Reflection for Sunday – April 24, 2022

Readings: Acts 5: 12-16; Revelations 1: 9-11a, 12-13, 17-19; John 20: 19-31 
Preacher: Sr. Karen Dietz

Have you ever had the experience of feeling more than one emotion at a time? I am thinking of feeling grief when a loved one dies and relief that their suffering is finally at an end, joy for another’s success and sadness because that success might take away from your time with them, hope for a brighter future and guilt for holding back and more.  This is the sort of dichotomy I am feeling about this second Sunday of Easter.

 We are at the end of the Easter octave, still basking in the glow of resurrection and yet the Church calls this Divine Mercy Sunday, and our Gospel confronts the human reality of curiosity and doubt.  I confess to usually ignoring the celebration of Divine Mercy and holding fast to the resurrection experience.  However, this year feels different.

After over two years of watching the world struggle with Covid and all that has accompanied that reality and more recently being immersed in the almost 2 month war in the Ukraine, I am struggling with seeing the suffering of our world and holding on to the resurrection at the same time, in the same breath.  At Bethany House, where I minister, we keep a list of the names of those individuals killed by violence in the city of Rochester and we pray for them weekly. The list grows almost every week. For every name there are family and friends that will miss their presence in the world from this day forward. Some of those survivors are guests at Bethany House.
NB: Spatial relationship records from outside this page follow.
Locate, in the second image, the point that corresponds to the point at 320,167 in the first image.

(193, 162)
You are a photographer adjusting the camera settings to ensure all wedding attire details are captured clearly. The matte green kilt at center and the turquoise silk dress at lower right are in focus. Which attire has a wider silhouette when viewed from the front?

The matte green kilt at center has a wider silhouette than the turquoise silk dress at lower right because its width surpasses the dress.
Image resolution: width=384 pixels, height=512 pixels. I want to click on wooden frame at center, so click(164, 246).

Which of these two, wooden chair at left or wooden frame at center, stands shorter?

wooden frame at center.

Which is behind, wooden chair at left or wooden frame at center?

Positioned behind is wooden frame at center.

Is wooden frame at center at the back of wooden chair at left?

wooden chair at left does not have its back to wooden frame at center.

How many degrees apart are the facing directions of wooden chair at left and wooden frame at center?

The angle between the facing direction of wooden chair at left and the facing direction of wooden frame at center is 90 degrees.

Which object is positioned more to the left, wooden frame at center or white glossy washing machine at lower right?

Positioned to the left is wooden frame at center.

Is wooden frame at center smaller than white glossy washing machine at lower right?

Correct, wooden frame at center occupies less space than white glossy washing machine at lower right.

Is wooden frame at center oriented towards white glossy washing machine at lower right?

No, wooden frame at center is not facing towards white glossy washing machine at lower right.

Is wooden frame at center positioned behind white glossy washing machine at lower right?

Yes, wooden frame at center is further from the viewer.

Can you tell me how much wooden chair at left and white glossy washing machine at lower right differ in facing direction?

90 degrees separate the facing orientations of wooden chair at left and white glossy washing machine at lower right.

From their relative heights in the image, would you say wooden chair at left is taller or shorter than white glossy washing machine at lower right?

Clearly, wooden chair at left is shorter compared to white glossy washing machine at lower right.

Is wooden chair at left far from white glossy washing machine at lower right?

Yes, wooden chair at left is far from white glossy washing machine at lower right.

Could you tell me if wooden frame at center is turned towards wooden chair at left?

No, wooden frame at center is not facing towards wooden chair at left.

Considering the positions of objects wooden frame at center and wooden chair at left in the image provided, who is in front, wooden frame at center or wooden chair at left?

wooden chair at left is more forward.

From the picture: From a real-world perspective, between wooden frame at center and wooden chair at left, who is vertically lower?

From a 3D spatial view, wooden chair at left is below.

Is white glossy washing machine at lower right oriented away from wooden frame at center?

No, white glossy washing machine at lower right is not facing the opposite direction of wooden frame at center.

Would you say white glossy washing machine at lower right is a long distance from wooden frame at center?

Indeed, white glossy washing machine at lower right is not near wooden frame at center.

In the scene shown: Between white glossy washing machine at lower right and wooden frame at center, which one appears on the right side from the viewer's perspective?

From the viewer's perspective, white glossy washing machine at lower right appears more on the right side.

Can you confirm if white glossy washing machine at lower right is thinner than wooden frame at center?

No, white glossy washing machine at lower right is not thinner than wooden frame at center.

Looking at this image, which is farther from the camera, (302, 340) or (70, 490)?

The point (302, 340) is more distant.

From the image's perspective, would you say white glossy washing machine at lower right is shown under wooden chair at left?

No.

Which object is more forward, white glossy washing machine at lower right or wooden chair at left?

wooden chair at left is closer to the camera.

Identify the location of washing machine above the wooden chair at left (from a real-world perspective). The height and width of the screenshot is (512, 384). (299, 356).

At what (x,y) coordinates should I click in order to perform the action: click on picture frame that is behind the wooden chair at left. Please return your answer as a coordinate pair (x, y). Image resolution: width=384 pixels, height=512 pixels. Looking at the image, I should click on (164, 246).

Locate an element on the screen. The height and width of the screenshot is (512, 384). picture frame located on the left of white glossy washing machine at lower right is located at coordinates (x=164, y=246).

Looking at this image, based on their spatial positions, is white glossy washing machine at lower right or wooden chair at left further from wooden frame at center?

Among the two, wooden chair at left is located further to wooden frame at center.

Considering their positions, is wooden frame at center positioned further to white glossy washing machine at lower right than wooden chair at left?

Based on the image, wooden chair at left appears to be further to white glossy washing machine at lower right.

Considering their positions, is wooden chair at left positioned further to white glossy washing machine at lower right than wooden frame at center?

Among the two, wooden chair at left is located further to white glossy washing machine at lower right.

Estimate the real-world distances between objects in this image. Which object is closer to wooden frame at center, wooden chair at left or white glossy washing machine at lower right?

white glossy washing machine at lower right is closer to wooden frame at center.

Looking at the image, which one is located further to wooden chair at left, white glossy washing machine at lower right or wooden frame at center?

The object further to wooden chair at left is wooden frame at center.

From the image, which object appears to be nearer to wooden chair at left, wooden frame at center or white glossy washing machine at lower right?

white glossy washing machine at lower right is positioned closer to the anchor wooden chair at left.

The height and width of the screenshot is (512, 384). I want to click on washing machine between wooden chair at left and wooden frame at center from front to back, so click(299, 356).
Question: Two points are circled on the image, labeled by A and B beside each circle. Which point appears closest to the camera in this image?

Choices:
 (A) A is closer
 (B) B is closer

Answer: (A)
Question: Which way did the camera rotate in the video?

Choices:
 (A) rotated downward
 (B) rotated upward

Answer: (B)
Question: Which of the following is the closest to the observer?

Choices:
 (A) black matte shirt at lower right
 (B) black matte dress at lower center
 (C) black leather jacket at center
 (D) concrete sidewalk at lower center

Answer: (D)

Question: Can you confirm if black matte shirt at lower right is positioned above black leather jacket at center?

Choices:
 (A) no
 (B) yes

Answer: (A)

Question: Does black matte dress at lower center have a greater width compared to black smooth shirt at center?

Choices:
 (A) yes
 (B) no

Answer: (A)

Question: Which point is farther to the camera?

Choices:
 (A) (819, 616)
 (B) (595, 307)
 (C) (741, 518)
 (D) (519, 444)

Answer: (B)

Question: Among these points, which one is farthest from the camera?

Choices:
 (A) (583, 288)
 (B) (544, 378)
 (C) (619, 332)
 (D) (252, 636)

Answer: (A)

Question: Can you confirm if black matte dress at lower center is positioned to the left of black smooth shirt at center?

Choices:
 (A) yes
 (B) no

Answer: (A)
The suffering world is not just at our doorstep, but it is at our kitchen tables and on our front porches.

The Church gives us the gospel story of Thomas, one of the twelve, who was not with the others when Jesus first appears to them. He is probably numb with grief at the loss of his teacher and mentor. His friends greet him with the story that Jesus has risen from the dead. He is confronted with holding two very powerful emotions at the same time, grief, and joy. It seems that the resulting experience is curiosity and doubt; can what they say really be true?  Perhaps that is what we are experiencing today as we endure suffering and resurrection joy. Can what we believe really be true?
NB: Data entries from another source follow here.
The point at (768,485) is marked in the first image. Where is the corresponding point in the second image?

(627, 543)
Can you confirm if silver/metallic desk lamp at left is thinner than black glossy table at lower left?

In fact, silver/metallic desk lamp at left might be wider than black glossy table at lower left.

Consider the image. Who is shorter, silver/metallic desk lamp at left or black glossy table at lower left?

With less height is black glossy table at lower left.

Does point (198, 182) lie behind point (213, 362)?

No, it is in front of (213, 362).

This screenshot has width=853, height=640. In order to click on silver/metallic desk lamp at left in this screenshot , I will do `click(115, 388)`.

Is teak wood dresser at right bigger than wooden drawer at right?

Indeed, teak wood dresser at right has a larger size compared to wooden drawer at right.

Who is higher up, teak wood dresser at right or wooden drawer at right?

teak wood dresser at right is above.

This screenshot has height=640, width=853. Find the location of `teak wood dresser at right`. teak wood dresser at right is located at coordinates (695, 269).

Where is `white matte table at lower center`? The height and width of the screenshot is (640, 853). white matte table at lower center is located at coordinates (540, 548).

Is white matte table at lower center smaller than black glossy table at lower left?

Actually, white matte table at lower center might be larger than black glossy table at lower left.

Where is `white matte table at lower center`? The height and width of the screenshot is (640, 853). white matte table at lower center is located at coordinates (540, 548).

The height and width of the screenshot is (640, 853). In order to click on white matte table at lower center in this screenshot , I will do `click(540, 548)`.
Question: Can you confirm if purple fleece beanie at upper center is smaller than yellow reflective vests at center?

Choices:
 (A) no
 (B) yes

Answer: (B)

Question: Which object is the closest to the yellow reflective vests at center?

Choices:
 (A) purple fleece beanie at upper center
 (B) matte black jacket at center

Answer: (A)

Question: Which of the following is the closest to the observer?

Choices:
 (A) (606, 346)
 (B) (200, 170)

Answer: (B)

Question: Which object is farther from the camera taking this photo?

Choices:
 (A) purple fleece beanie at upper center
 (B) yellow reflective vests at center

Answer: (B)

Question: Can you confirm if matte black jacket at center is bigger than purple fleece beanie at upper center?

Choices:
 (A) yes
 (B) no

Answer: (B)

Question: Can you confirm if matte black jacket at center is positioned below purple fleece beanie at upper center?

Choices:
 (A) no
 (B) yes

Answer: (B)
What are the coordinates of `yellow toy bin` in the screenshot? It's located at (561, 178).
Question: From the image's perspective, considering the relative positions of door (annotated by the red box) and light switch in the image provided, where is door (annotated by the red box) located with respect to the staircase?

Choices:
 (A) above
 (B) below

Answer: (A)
I try to imagine what Thomas must have been feeling when he saw Jesus appear in the room.  He was probably overcome with confusion and joy all at the same time.  If it were me, I would want to pinch myself to see if it were possible. I would feel the tiniest seeds of hope begin to take root. 
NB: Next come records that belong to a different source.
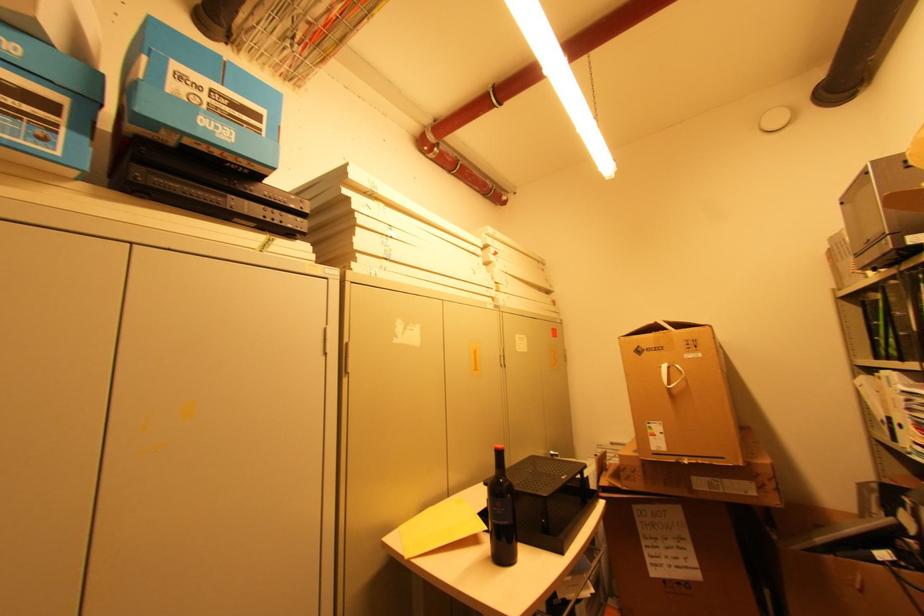
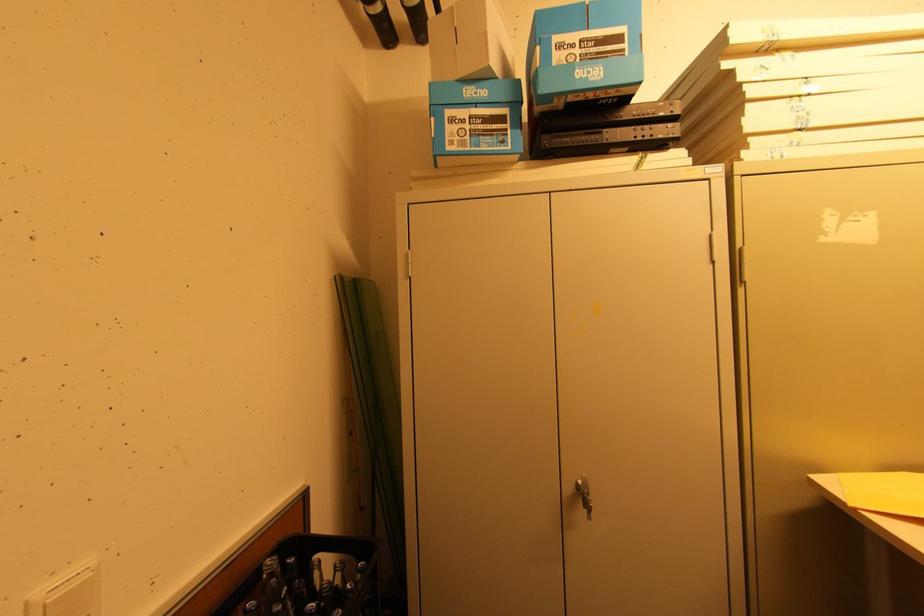
Locate, in the second image, the point that corresponds to (x=235, y=134) in the first image.

(603, 71)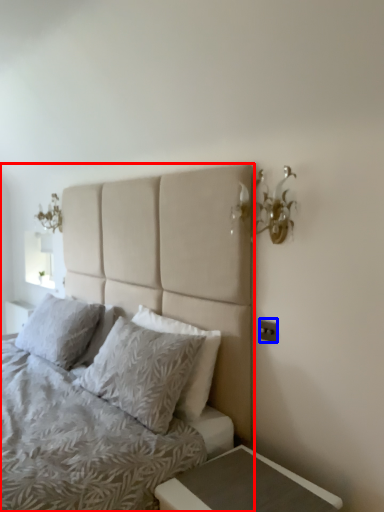
Question: Among these objects, which one is farthest to the camera, bed (highlighted by a red box) or electric outlet (highlighted by a blue box)?

Choices:
 (A) bed
 (B) electric outlet

Answer: (B)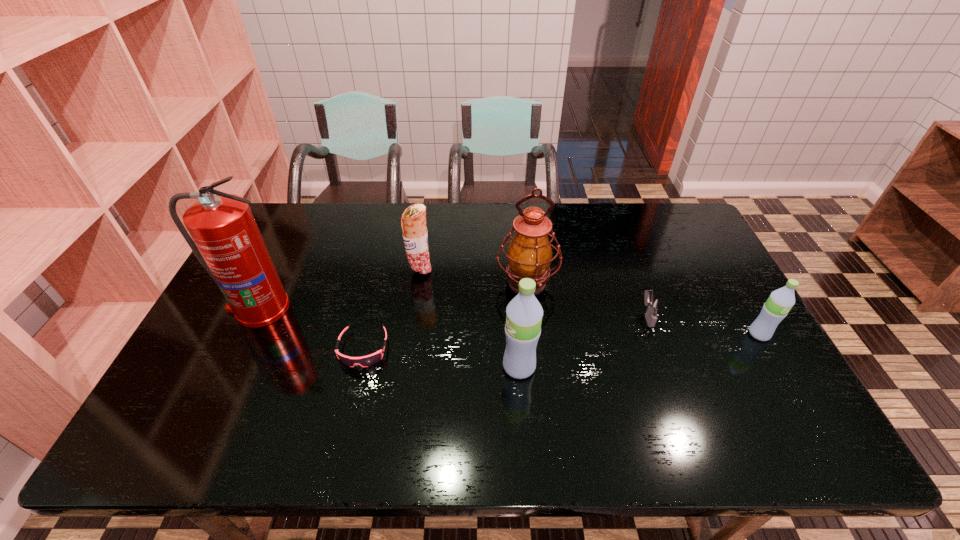
The height and width of the screenshot is (540, 960). Identify the location of the taller water bottle. (524, 313).

Locate an element on the screen. The image size is (960, 540). the nearer water bottle is located at coordinates (524, 313).

You are a GUI agent. You are given a task and a screenshot of the screen. Output one action in this format:
    pyautogui.click(x=<x>, y=<y>)
    Task: Click on the third shortest object
    The width and height of the screenshot is (960, 540).
    Given the screenshot: What is the action you would take?
    pyautogui.click(x=775, y=309)

Identify the location of the right water bottle. [x=775, y=309].

At what (x,y) coordinates should I click in order to perform the action: click on the fifth object from right to left. Please return your answer as a coordinate pair (x, y). The width and height of the screenshot is (960, 540). Looking at the image, I should click on (413, 222).

Identify the location of the fourth tallest object. (413, 222).

I want to click on the tallest object, so click(x=226, y=240).

This screenshot has width=960, height=540. I want to click on the leftmost object, so click(226, 240).

Identify the location of goggles. (365, 361).

Find the location of a particular element. This screenshot has height=540, width=960. the second object from left to right is located at coordinates (365, 361).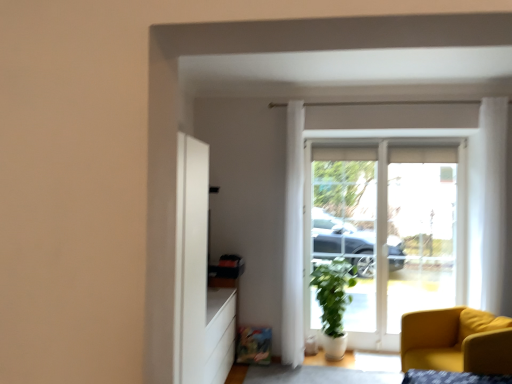
Question: Can you confirm if white glass door at center is shorter than white sheer curtain at upper right, the second curtain from the back?

Choices:
 (A) yes
 (B) no

Answer: (B)

Question: Is white glass door at center positioned with its back to white sheer curtain at upper right, which is the first curtain in front-to-back order?

Choices:
 (A) yes
 (B) no

Answer: (B)

Question: Is white glass door at center thinner than white sheer curtain at upper right, which is the second curtain in left-to-right order?

Choices:
 (A) no
 (B) yes

Answer: (B)

Question: Is white glass door at center not inside white sheer curtain at upper right, which is the first curtain in front-to-back order?

Choices:
 (A) no
 (B) yes

Answer: (B)

Question: Would you consider white glass door at center to be distant from white sheer curtain at upper right, which is the first curtain in front-to-back order?

Choices:
 (A) yes
 (B) no

Answer: (B)

Question: From a real-world perspective, is green matte plant at center positioned above or below matte yellow armchair at lower right?

Choices:
 (A) below
 (B) above

Answer: (B)

Question: Considering the positions of green matte plant at center and matte yellow armchair at lower right in the image, is green matte plant at center taller or shorter than matte yellow armchair at lower right?

Choices:
 (A) tall
 (B) short

Answer: (A)

Question: Is green matte plant at center inside the boundaries of matte yellow armchair at lower right, or outside?

Choices:
 (A) inside
 (B) outside

Answer: (B)

Question: Looking at their shapes, would you say green matte plant at center is wider or thinner than matte yellow armchair at lower right?

Choices:
 (A) thin
 (B) wide

Answer: (A)

Question: In the image, is matte yellow armchair at lower right positioned in front of or behind green matte plant at center?

Choices:
 (A) front
 (B) behind

Answer: (A)

Question: Based on their sizes in the image, would you say matte yellow armchair at lower right is bigger or smaller than green matte plant at center?

Choices:
 (A) small
 (B) big

Answer: (B)

Question: From the image's perspective, relative to green matte plant at center, is matte yellow armchair at lower right above or below?

Choices:
 (A) below
 (B) above

Answer: (A)

Question: Visually, is matte yellow armchair at lower right positioned to the left or to the right of green matte plant at center?

Choices:
 (A) left
 (B) right

Answer: (B)

Question: Based on their positions, is white sheer curtain at upper right, which is the first curtain in front-to-back order, located to the left or right of white glass door at center?

Choices:
 (A) right
 (B) left

Answer: (A)

Question: From their relative heights in the image, would you say white sheer curtain at upper right, the first curtain positioned from the right, is taller or shorter than white glass door at center?

Choices:
 (A) short
 (B) tall

Answer: (A)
The first reading from the Acts of the Apostles tells the stories of new believers, anxious to understand the reality of the life, death and resurrection of Jesus and what this faith means in their own lives.  They are seeking healing and wholeness by even walking in the shadow of Peter and the disciples. They were nourishing these seeds of hope and mercy.

The Easter season stretches from now to Pentecost, giving us 50 days to be curious about what our faith in a resurrected Jesus really means to us. We are invited to take the time to ask ourselves if we were Thomas, what proof would we need that Jesus is not dead? For Thomas it was the real wounds that marked his friend’s suffering and death.  In this time of such suffering in our local and world realities, what is holding you back from fully embracing a resurrected Savior?

Perhaps it is the real wounds that we are experiencing today. Jesus is inviting us to wipe the tears and hold the hands of those impacted by violence; to feel anger and discouragement at the daily reports of the war, to feel frightened or depressed or alone as more people fall ill from Covid while we struggle to be people of faith. Experiencing and feeling these wounds do not have to have the power to weaken our faith. Instead, believing in the power of the resurrection in the heart of these wounds is where our faith gains strength.

Mercy is compassion, forgiveness, and a desire to relieve suffering. Mercy combined with faith in Jesus who has triumphed over death is invincible. A faith born out of experiencing suffering and being curious enough to question is a faith that is deeper than head knowledge, stretching deep into the heart.  This Sunday is more about compassion and bringing relief to the suffering than about confession.  What could be stronger?  Thomas was right to ask for what he needed. How about you?